Tuesday 18 August 2015

BCLT / Writers Centre Summer School
Translating Poetry 6 Morawski / Parra




On this occasion I have received an account from Carmen Morawski, the translator, herself so it makes sense to allow her to tell the story of her translation of The Flight of Icarus by Josefa Parra The translation I give here is the last version I have from Carmen. Judging by her commentary there may be a later one.

El Vuelo de Ícaro

¿Hace falta equipaje
más allá del fervor?
¿No basta con las alas del deseo?
Mírame, Padre, cómo deslizo
por encima del barro de los días posibles.
Mírame levantarme hasta las nubes,
y envídiame la muerte.

The Flight of Icarus

What luggage necessary
beyond fervour?
Are not the wings of desire enough?
Watch me, Father, as I slide
above the clay of possible days.
Watch me as I soar up to the clouds,
and covet my death.


Although “The Flight of Icarus” is short, a mere seven lines, the very brevity of this poem demands great care in the selection of each translated word. I've struggled over each line of the poem: before the workshop, during our workshop, and since. Even now, I am not entirely satisfied with the poem. I find myself fussing over some of the decisions that initially seemed most simple.
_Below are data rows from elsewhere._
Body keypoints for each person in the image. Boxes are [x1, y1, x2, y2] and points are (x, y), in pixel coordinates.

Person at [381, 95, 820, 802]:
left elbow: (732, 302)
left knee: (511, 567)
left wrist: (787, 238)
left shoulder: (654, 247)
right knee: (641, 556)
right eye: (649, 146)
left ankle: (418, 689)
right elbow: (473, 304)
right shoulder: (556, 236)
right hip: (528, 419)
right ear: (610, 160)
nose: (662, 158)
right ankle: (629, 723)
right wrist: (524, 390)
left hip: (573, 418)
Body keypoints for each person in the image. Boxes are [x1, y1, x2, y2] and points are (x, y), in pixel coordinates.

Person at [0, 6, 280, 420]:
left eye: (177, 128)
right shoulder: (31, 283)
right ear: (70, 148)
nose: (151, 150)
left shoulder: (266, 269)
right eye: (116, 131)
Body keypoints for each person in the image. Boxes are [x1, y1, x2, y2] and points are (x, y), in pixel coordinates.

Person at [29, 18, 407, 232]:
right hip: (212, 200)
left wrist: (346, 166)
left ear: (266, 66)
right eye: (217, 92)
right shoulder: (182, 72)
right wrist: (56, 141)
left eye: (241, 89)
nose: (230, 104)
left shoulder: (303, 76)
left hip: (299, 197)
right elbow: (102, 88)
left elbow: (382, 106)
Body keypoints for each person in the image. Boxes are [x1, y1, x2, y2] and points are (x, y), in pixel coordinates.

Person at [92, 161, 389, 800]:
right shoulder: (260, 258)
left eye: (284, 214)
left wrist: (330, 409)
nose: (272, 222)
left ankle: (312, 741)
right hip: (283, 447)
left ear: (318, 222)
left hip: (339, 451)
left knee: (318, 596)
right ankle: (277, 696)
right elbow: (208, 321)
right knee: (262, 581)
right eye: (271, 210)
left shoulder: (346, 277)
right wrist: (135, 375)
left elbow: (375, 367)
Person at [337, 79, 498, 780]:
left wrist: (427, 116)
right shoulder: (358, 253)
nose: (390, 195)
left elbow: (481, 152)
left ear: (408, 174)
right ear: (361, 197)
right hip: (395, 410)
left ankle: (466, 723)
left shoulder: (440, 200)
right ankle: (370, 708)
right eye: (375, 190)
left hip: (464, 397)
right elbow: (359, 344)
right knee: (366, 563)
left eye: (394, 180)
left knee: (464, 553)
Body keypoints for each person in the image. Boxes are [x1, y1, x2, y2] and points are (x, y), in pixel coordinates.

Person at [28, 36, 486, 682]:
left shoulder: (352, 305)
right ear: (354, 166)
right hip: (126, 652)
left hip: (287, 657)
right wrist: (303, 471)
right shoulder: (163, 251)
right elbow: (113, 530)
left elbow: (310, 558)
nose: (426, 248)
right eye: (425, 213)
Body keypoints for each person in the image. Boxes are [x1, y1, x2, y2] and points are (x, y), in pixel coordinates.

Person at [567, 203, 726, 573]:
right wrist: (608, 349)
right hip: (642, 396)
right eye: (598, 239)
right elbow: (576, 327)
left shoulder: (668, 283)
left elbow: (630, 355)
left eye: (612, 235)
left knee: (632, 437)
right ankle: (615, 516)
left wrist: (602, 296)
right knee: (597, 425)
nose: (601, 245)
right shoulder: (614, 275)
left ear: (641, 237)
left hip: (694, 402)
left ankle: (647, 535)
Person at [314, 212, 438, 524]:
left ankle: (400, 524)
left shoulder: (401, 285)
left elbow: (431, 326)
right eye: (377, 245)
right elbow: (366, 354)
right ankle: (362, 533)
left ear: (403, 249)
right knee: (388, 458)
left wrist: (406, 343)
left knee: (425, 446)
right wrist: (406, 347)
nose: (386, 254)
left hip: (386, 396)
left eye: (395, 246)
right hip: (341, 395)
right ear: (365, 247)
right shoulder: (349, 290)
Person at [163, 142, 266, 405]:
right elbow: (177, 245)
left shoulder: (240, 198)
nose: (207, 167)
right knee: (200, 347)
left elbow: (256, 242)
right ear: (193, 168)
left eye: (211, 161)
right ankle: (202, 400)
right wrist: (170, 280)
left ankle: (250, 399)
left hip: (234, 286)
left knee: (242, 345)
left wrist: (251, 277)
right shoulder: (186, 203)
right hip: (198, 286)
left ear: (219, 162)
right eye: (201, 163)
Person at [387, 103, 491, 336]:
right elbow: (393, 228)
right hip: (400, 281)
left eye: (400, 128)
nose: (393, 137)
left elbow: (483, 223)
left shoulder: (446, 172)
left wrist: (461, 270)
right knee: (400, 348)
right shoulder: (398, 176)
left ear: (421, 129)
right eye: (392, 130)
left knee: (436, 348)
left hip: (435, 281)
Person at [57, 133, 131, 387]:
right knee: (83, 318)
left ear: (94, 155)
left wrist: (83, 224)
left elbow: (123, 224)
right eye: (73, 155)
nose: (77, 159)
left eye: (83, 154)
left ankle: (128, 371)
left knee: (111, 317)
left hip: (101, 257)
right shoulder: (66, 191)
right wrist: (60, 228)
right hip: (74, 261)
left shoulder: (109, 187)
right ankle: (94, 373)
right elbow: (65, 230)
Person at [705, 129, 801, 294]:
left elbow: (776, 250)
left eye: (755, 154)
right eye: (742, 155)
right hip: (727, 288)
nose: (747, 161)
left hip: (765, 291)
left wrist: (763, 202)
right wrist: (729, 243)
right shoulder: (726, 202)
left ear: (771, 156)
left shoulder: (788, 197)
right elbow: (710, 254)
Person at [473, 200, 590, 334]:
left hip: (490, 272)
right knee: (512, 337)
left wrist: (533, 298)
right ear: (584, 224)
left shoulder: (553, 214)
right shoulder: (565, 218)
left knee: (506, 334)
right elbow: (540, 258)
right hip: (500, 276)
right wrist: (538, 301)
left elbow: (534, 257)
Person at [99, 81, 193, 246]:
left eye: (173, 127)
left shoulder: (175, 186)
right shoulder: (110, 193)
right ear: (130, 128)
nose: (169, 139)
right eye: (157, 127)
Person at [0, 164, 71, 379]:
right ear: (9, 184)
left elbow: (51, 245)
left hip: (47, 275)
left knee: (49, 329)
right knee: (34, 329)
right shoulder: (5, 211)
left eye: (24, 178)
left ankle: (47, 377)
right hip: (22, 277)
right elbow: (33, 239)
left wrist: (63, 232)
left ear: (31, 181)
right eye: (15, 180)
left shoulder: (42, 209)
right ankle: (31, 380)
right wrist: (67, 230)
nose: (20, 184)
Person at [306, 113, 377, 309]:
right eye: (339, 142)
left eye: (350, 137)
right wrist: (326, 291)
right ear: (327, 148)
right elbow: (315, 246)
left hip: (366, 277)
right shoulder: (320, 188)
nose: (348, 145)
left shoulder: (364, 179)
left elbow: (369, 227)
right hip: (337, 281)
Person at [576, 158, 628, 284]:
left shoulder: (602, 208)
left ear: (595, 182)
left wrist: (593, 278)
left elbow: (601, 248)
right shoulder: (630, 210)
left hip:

Beginning with the decisions I find most pleasing, what follows is a discussion of some of the decisions that I considered in translating this poem. Given the time limitations in our workshop, not all of these were fully discussed as a group:

I'm happy with the decision to go with the word clay for the word barro. The most common translation would be mud, but given the context of this poem, I thought that clay added just the right touch. I was happy that our workshop members were in agreement.

If only all translation decisions were so easy... the Spanish idiom, Hace falta means that something is missing, or needed. But to translate this line as Is missing luggage would obviously not work. Another possibility that could work is, What luggage is needed, but I wasn't initially happy with the way the poem sounded when I read it this way. Oddly enough, as I read this today, it sounds like the better choice, and it would open the poem in a way that more closely matches the simple, accessible language register in the original Spanish.

Another interesting problem was in deciding how to translate Mírame. Deciding to use the phrase, Watch me, maintains the reflexive nature of the original Spanish in a way that isn't possible with the word, Look, but in doing so, it also necessitates translating the word como into as instead of how

There is also a subtle difference in the resulting meaning. In the end, I decided to go with Watch me, Fatheras because I thought it conveyed the meaning in a more assertive tone than would Look, Father, how.

The final problem I'd like to discuss here has to do with translating the last line of the poem. This is the most powerful line and also the most problematic. In Spanish, the word, envídiame is reflexive, something for which I don't believe there is a suitable English equivalent. Additionally the literal translation for la muerte is the death. For this reason, the literal translation for this line would be envy me the deathObviously, this translation would not do. However, I believe that this might be best translated as covet me death, despite its strangeness. The translation we arrived upon in our workshop, covet my death may feel more natural in English, but it does not mean the same thing as covet me death, a line which begs for a slight pause between the words me and death in a way that does not occur in covet my death. 

In Spanish, the pronoun, la provides both this breath space and a certain cognitive distance. It also gives the word death a more substantive and less abstract feeling, in the same way the definite article, the functions in English when one refers to the desk, the chair, but not the death. For both these reasons I believe that maintaining the reflexive nature of the original, despite its strangeness, now seems like the better translation. As for the decision to go with the word covet over envy, this was something we discussed at some length in our workshop, a discussion for which I am very grateful.

*

This concludes the posts on the individual translators and the discussion of one of the poems each translated. I will post one more, using Lesley Lawn's translation from the (to her unfamiliar) Hungarian and her poem on translation.